**WORK INSTRUCTIONS:**
Starting at the line of the material that contains "od. I would" and ending after the line that contains "Fee schedule", set out those lines as a JSON list of strings, one string per line. Omit blank lines and the pictures.

**GIVEN DATA:**
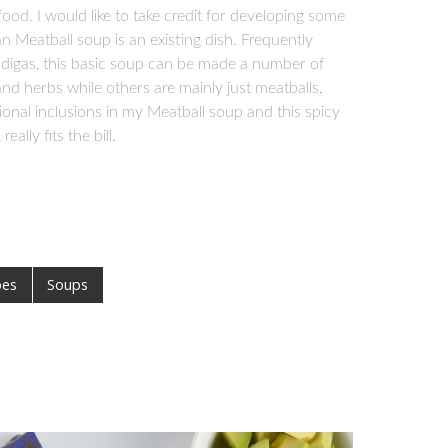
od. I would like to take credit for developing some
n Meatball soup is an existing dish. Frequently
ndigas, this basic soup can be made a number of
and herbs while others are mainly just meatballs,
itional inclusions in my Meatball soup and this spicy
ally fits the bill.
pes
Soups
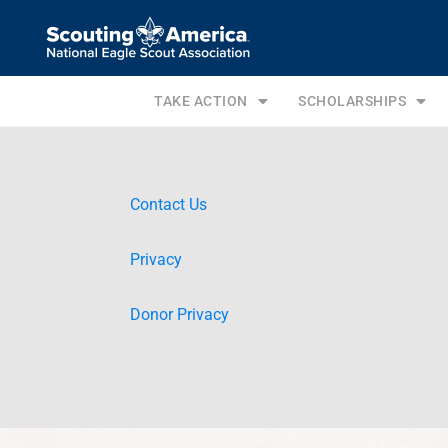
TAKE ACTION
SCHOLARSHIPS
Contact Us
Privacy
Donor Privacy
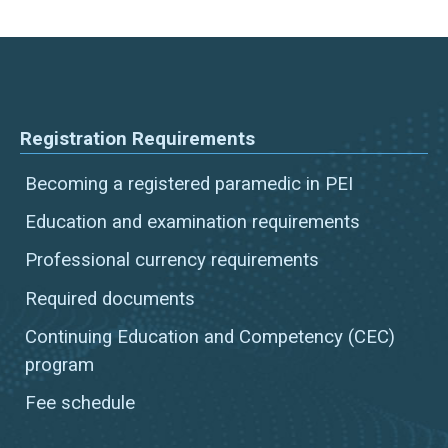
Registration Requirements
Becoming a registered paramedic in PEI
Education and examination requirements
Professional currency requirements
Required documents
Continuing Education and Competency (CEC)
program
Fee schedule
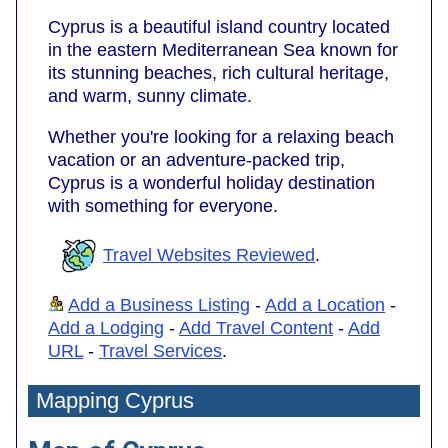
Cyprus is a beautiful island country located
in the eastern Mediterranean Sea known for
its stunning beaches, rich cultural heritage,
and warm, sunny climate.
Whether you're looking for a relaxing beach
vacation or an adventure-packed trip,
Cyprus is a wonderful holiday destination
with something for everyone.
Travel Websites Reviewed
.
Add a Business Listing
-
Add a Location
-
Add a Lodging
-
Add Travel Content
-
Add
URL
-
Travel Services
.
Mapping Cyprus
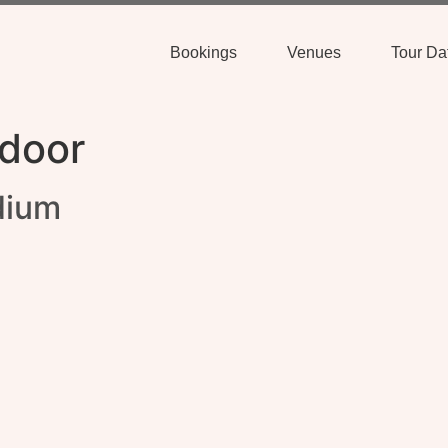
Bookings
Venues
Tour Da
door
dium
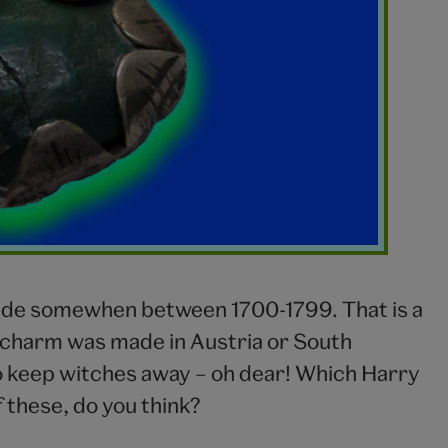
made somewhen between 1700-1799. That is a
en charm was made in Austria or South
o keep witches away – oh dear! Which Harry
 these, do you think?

...

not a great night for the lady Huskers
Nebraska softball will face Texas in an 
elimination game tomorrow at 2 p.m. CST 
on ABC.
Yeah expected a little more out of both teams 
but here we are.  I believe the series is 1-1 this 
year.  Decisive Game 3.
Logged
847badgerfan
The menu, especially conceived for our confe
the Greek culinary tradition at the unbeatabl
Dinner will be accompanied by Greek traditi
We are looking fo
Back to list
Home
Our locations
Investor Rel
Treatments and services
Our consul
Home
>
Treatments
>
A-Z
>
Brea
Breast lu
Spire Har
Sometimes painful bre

**REPLY TO THE EXERCISE:**
[
  "od. I would like to take credit for developing some",
  "n Meatball soup is an existing dish. Frequently",
  "ndigas, this basic soup can be made a number of",
  "and herbs while others are mainly just meatballs,",
  "itional inclusions in my Meatball soup and this spicy",
  "ally fits the bill.",
  "pes",
  "Soups",
  "TAKE ACTION",
  "SCHOLARSHIPS",
  "Contact Us",
  "Privacy",
  "Donor Privacy",
  "Registration Requirements",
  "Becoming a registered paramedic in PEI",
  "Education and examination requirements",
  "Professional currency requirements",
  "Required documents",
  "Continuing Education and Competency (CEC)",
  "program",
  "Fee schedule"
]